PROBLEM TO WORK ON: Copy out the lines of the listing below word for word, starting with the line that contains "scientific name: Bupleurum semicompositum" and going on through the last line of the listing.

-- DATA SECTION start --

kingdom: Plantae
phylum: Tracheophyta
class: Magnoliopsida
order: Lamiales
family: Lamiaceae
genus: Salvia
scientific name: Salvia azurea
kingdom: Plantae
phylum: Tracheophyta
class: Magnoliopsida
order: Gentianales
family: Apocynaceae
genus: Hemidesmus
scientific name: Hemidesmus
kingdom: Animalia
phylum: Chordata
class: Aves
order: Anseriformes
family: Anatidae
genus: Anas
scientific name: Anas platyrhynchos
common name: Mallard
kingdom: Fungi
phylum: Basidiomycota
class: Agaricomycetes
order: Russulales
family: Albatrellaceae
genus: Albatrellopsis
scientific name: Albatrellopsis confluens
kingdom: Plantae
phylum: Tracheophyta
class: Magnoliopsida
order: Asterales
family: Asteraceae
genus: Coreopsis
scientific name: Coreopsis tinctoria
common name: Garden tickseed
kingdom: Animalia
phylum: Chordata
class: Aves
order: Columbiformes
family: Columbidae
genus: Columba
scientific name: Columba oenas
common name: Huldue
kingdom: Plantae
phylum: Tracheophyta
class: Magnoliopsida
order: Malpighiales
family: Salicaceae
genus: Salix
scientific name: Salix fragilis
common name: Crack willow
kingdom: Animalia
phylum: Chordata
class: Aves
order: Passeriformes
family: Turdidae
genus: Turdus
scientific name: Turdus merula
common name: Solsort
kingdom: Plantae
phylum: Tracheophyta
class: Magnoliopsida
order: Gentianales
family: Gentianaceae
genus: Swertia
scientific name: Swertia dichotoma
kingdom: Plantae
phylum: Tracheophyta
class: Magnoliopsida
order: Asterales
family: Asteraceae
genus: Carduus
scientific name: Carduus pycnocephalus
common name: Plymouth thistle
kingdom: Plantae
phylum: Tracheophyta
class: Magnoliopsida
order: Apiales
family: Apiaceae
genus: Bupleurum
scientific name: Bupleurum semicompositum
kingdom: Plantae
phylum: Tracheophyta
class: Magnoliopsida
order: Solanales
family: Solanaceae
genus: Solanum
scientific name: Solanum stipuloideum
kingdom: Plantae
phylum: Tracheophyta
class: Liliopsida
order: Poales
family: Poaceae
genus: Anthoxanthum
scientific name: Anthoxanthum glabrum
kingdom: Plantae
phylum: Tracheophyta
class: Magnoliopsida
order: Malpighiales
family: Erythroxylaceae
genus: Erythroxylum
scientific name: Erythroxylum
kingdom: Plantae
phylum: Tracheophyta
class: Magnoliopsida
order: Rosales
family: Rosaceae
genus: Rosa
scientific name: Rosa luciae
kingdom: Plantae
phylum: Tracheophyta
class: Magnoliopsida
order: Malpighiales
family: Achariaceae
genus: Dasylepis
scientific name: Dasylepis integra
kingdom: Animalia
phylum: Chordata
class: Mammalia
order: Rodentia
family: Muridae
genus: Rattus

-- DATA SECTION end --

CORRECT ANSWER:
scientific name: Bupleurum semicompositum
kingdom: Plantae
phylum: Tracheophyta
class: Magnoliopsida
order: Solanales
family: Solanaceae
genus: Solanum
scientific name: Solanum stipuloideum
kingdom: Plantae
phylum: Tracheophyta
class: Liliopsida
order: Poales
family: Poaceae
genus: Anthoxanthum
scientific name: Anthoxanthum glabrum
kingdom: Plantae
phylum: Tracheophyta
class: Magnoliopsida
order: Malpighiales
family: Erythroxylaceae
genus: Erythroxylum
scientific name: Erythroxylum
kingdom: Plantae
phylum: Tracheophyta
class: Magnoliopsida
order: Rosales
family: Rosaceae
genus: Rosa
scientific name: Rosa luciae
kingdom: Plantae
phylum: Tracheophyta
class: Magnoliopsida
order: Malpighiales
family: Achariaceae
genus: Dasylepis
scientific name: Dasylepis integra
kingdom: Animalia
phylum: Chordata
class: Mammalia
order: Rodentia
family: Muridae
genus: Rattus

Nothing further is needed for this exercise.